(Dataset entries)
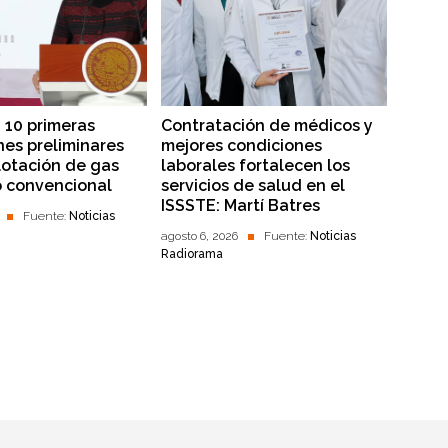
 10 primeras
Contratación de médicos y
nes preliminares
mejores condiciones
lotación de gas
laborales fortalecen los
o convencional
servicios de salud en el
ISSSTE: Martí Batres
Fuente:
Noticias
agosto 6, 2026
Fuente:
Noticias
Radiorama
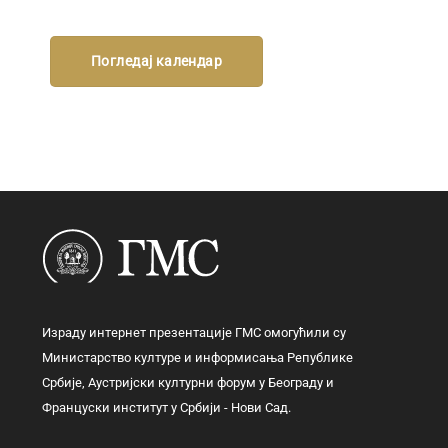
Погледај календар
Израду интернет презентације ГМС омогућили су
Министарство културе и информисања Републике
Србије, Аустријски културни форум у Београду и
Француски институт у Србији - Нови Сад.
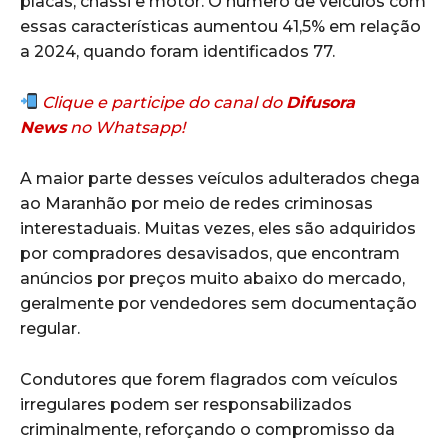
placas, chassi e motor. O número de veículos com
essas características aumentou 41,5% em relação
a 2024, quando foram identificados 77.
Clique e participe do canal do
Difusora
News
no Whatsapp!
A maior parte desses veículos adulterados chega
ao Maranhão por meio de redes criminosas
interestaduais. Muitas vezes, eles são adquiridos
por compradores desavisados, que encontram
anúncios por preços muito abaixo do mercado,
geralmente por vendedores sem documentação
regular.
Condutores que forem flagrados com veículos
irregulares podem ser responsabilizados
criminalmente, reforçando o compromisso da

* WHAT YOU WILL DO
Going through the records above line by line, tally those with the word "veículos" and answer with the number only.

* SOLVED PROBLEM
3